Fix CUDA runtime error sampleMultinomialOnce #2286

Open xingyaoww opened this issue 3 years ago • 1 comments

Before submitting

[x] Was this discussed/approved via a Github issue? (no need for typos, doc improvements)
[x] Did you read the contributor guideline?
[x] Did you make sure to update the docs?
[x] Did you write any new necessary tests?

What does this PR do?

Fixes #2286 by applying the fix suggested by @ryonakamura.

Causes of the issue PyTorch throws a CUDA assert error about sampleMultinomialOnce when we try to sample from a distribution that contains all zero (i.e. sum > accZero, see torch implementation here). When we try to sample the next token after the max length, fairseq will set the log probability to all other tokens except self.eos to be -inf (see fairseq implementation here).

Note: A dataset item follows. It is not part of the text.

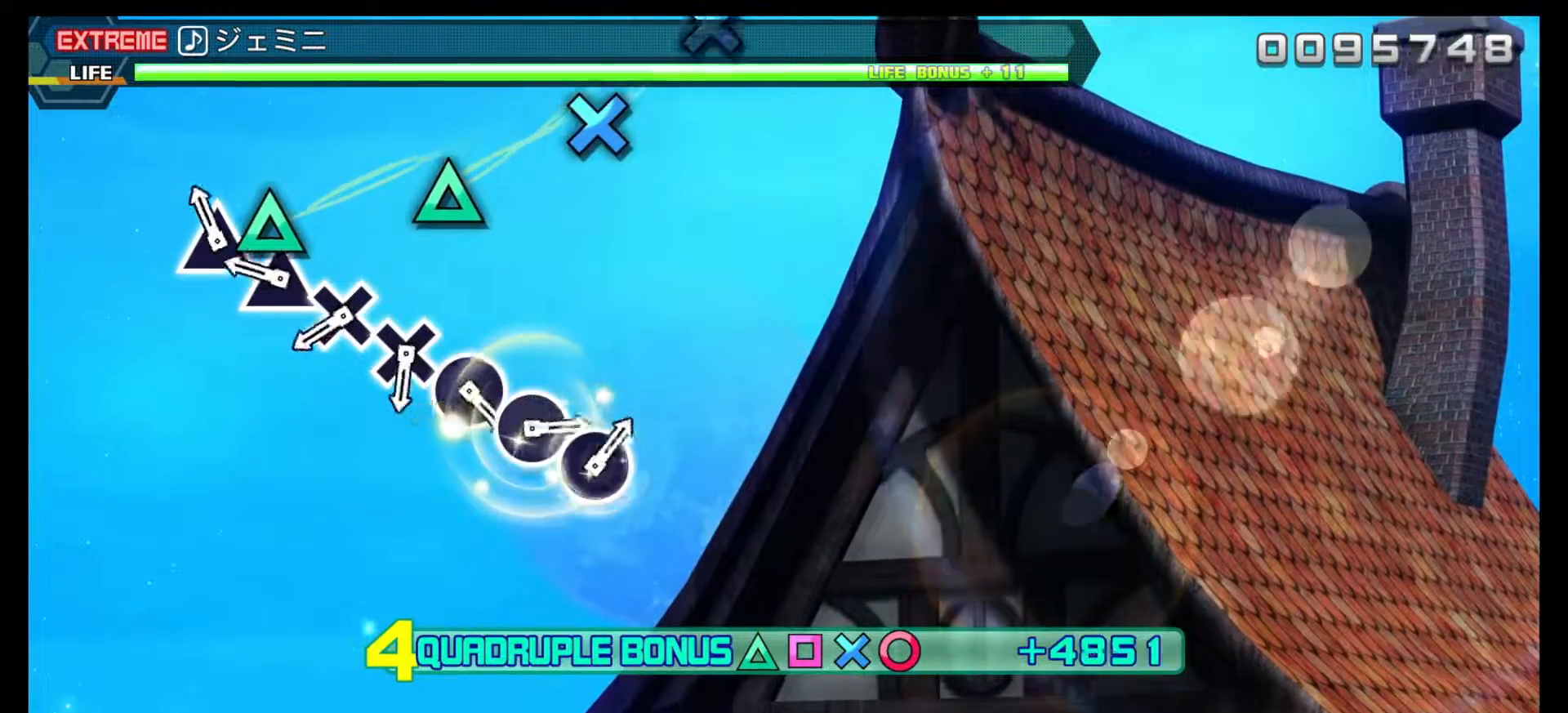
{"buttons": ["R2", "DPAD_UP"], "events": [[150, "DPAD_UP", "down"], [283, "DPAD_UP", "up"], [483, "DPAD_UP", "down"]]}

The log probability for self.eos is unlikely to be -inf from the model, therefore the multinomial sampling should always sample EOS in this case. Yet in practice, when we take the exponent of the log-probability, the probability for EOS WILL be 0 in some cases potentially due to floating point precision (making the vector to contains all zero), and this causes the CUDA assert to be thrown.

The fix suggests by @ryonakamura manually set the log probability for EOS to be 1, hence exp(1) = e > 0 which will no longer trigger the CUDA error, and will sample the EOS as expected.

PR review

Anyone in the community is free to review the PR once the tests have passed. If we didn't discuss your PR in Github issues there's a high chance it will not be merged.

Did you have fun?

Make sure you had fun coding 🙃

Jun 16 '22 00:06 xingyaoww

I was able to pull this branch and confirm it prevents the CUDA error without changing model predictions.

Aug 22 '22 21:08 colinclement